Device-Native Result Boundary (ADR-0042)

GPU-selected workflows should remain device-native until an explicit compatibility or materialization surface is requested.

  • Low-level spatial query kernels may still return typed integer index arrays. SpatialJoinIndices and related dtype assertions remain useful for that narrow contract.

  • The architectural target for overlay, clip, dissolve, and other constructive/relational workflows is broader: device-resident geometry, provenance, and relation data should stay off host until an explicit export boundary such as to_geopandas(), to_pandas(), or to_shapely().

  • sjoin._frame_join and similar pandas assembly seams remain transitional compatibility layers, not the desired steady-state execution model.

  • Overlay’s current attribute assembly and keep-geometry-type handling remain migration surfaces. New work should move semantics handling toward typed device-side classification instead of host inspection.

  • I/O paths should keep Arrow or other columnar tables alive as long as possible and defer host conversion to explicit construction/materialization points.

  • Once auto has selected GPU for a workflow, internal steps must not silently pivot back to host execution just because a host-shaped helper exists.

Memory Pool Tiers (ADR-0040)

Device memory allocation uses a tiered strategy built on RAPIDS RMM when available, with CuPy’s built-in MemoryPool as the fallback.

Tier

Env Var

Allocator Stack

Default?

A

(none)

PoolMemoryResourceCudaMemoryResource

Yes (when RMM installed)

B

VIBESPATIAL_GPU_OOM_SAFETY=1

FailureCallbackResourceAdaptor → Pool → Cuda

No

C

VIBESPATIAL_GPU_MANAGED_MEMORY=1

ManagedMemoryResource (bare)

No

Fallback

(RMM not installed)

CuPy MemoryPool

Yes (without RMM)

  • Tier A provides a coalescing pool with ~5-15% peak VRAM reduction over CuPy’s power-of-2 binning, at zero overhead.

  • Tier B adds a GC-retry callback on OOM (bounded to 3 retries per event). Zero overhead on the happy path.

  • Tier C uses CUDA managed memory for datasets exceeding VRAM. Performance degrades 2-10× under oversubscription due to PCIe page migration; the SoA coordinate layout amplifies page faults.

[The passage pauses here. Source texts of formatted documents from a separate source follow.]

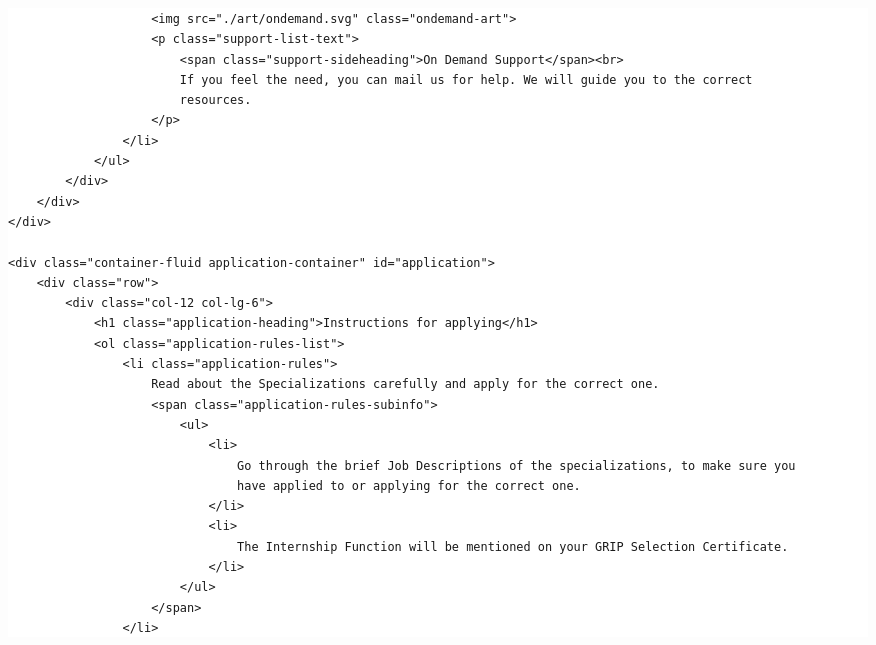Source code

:                         <img src="./art/ondemand.svg" class="ondemand-art">
                        <p class="support-list-text">
                            <span class="support-sideheading">On Demand Support</span><br>
                            If you feel the need, you can mail us for help. We will guide you to the correct
                            resources.
                        </p>
                    </li>
                </ul>
            </div>
        </div>
    </div>

    <div class="container-fluid application-container" id="application">
        <div class="row">
            <div class="col-12 col-lg-6">
                <h1 class="application-heading">Instructions for applying</h1>
                <ol class="application-rules-list">
                    <li class="application-rules">
                        Read about the Specializations carefully and apply for the correct one.
                        <span class="application-rules-subinfo">
                            <ul>
                                <li>
                                    Go through the brief Job Descriptions of the specializations, to make sure you 
                                    have applied to or applying for the correct one.
                                </li>
                                <li>
                                    The Internship Function will be mentioned on your GRIP Selection Certificate.
                                </li>
                            </ul>
                        </span>
                    </li>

  • Deferred initialization: RMM resources require a CUDA context, so _configure_rmm_pool() runs inside _ensure_context() after the primary context is retained. If RMM setup fails, the runtime falls back to the CuPy pool with a warning.

  • VIBESPATIAL_GPU_POOL_LIMIT maps to maximum_pool_size (Tiers A/B) and is ignored for Tier C (managed memory uses OS overcommit semantics).

  • _memory_backend discriminator values: "cupy", "rmm-pool", "rmm-safe", "rmm-managed", "none" (before context init).

Compatibility

  • GeoPandas behavior is measured with vendored upstream tests.

  • Upstream parity matters more than mirroring GeoPandas internals.

  • Rebuild abstractions only when the test contract or performance data demands them.